*** Opening of Excerpted records ***

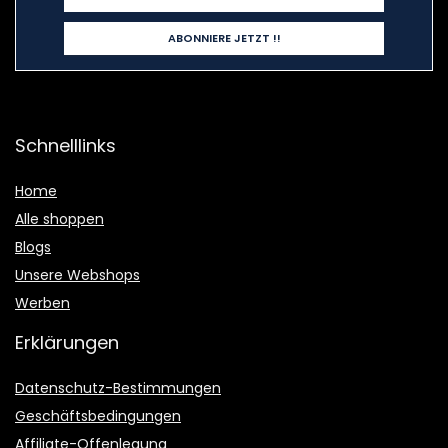
Schnelllinks
Home
Alle shoppen
Blogs
Unsere Webshops
Werben
Erklärungen
Datenschutz-Bestimmungen
Geschäftsbedingungen
Affiliate-Offenlegung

*** Close of Excerpted records ***

**Task prompt**
Return every line of text from the items above without any change, and leave the pictures out.

**Task answer**
Schnelllinks
Home
Alle shoppen
Blogs
Unsere Webshops
Werben
Erklärungen
Datenschutz-Bestimmungen
Geschäftsbedingungen
Affiliate-Offenlegung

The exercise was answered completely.